Actually a cubic yard will only cover about 60 sq ft. Reason being, when you laod and haul a yard of gravel/sand, etc. it "swells" by 25% +/-. When you put it back in place, it needs to be compacted, so you do'nt get the 81 sft. like you think you should. Life of an excavating contractor, haul "swelled" yards and paid for "compacted in place" yards.
You will pay for "swelled" yards", but want compacted yards on the ground. 

22A is the type of gravel that is typically used under asphalt. 23A is probably what you want for a gravel drive. The difference between the two is, 23A has a little more clay (wash) in it than 22A, therefore it bonds together better and makes for a harder surface. 

Have never heard of #33 or #34. Those may not be terms a gravel pit is familar with, unless it is some local mix for a specific use 

May want to consider recycled asphalt (RAP) also. It makes an extremely durable top. So durable that in the future it may mend back together and almost become asphalt again. 

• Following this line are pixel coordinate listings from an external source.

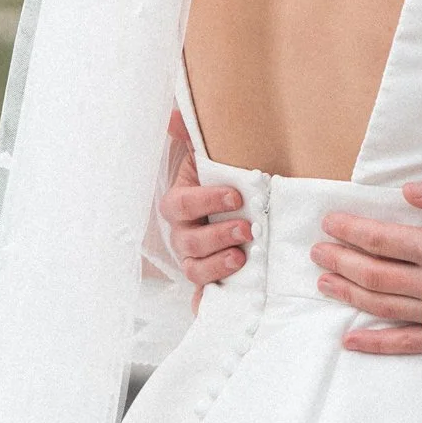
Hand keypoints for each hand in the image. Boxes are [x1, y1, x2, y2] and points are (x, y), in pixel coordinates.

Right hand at [159, 111, 250, 306]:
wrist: (240, 204)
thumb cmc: (222, 179)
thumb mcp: (209, 155)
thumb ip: (192, 135)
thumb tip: (174, 115)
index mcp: (180, 202)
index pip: (181, 204)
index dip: (205, 200)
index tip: (236, 196)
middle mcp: (183, 233)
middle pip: (187, 242)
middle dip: (216, 237)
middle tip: (247, 231)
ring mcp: (195, 258)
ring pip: (194, 269)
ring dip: (216, 266)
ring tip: (242, 258)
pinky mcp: (209, 279)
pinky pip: (202, 296)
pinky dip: (206, 304)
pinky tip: (215, 307)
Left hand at [314, 172, 421, 355]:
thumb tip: (406, 191)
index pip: (383, 239)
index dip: (353, 230)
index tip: (329, 222)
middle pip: (375, 274)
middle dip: (342, 261)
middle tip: (316, 251)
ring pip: (383, 307)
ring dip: (350, 296)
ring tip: (324, 283)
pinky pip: (408, 344)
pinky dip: (376, 344)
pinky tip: (351, 341)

I would talk to an excavating contractor or the yard where you are buying your gravel from about the base material. Without knowing what you have for subsoils, it's hard to give any advice. If it is wet a lot like you say, you might want to put some filter cloth down under the base material. I would not skimp on the base material and filter cloth, if it is recommended, as the base is the most importnat part of your driveway.


----------



## trappintees (Jul 12, 2005)

I used crushed concrete for the base, I think its the same as what was called 3x3 or #3, yard here also called it 1x3. I put 21AA on top. That was just the end of the driveway where it meets the road, we also had to put in a culvert tube. The rest of the driveway we were planning to dig a pond and use that dirt as the base, as the driveway is going to be around 1000ft long. Thanks for the help. Anyone ever dug a pond?


----------



## res (Nov 22, 2006)

bucko12pt said:


> Actually a cubic yard will only cover about 60 sq ft. Reason being, when you laod and haul a yard of gravel/sand, etc. it "swells" by 25% +/-. When you put it back in place, it needs to be compacted, so you do'nt get the 81 sft. like you think you should. Life of an excavating contractor, haul "swelled" yards and paid for "compacted in place" yards.
> You will pay for "swelled" yards", but want compacted yards on the ground.
> 
> 22A is the type of gravel that is typically used under asphalt. 23A is probably what you want for a gravel drive. The difference between the two is, 23A has a little more clay (wash) in it than 22A, therefore it bonds together better and makes for a harder surface.
> ...


Yup, knew that and it flat flew the brain. Thanks for the reminder. I think sand is 1/3 for compaction if I remember correctly as well. Good catch. Rick


----------



## res (Nov 22, 2006)

bigcountrysg said:


> Res I drive a 2002 F-250 Crew Cab 4x4 Powerstroke diesel. I first used my yard roller pulled by my lawn tractor. Then I drove repeatedly over and over the gravel until it was packed down. Then using the garden hose I wet it back down and drove over it repeatedly again with the truck. Now my driveway is as hard as concrete.
> 
> I usually get my nieghbor to bring me gravel. But he just drops it in a big pile. Usually he will come back with his kubota to level it out for me.


:lol: I have done similar things to get it packed. A couple of the drives, the dump guy was quite nice and gave me the head start by doing a couple of passes up and down. The dual wheels do a nice job. I did a 100 yrd drive with a bobcat. It was a pain but the rent for the bobcat was free and I only had to put in the fuel. For the extra couple of hours and the fun I had driving that thing, it was well worth it. Packed that drive by putting the bucket down flat, lifting the front wheels off the ground and backing up dragging the bucket. :lol: Worked like a charm and I had a riot doing it. Rick


----------



## BarryPatch (Jul 21, 2004)

The best way to build your driveway depends on what is available in your area at a reasonable cost. 

In Chicago I can get 4" concrete cheap and it's a great base. Sand is expensive.

I built a a 1000' driveway in South haven last year. I tilled the soil to loosen it then removed it with a box blade. I put down 6" of sand a $5 per yard then 12' geotextile fabric (Jensen Bridge in GR will deliver). Then 6" of crushed concrete at $14. I did use 3" concrete in one low area where I put two tubes. I think it was $16. 

This is mostly on clay and most is low. Without the fabric the high water table will pump fine particles into the sand bed and the gravel will then sink into it.


----------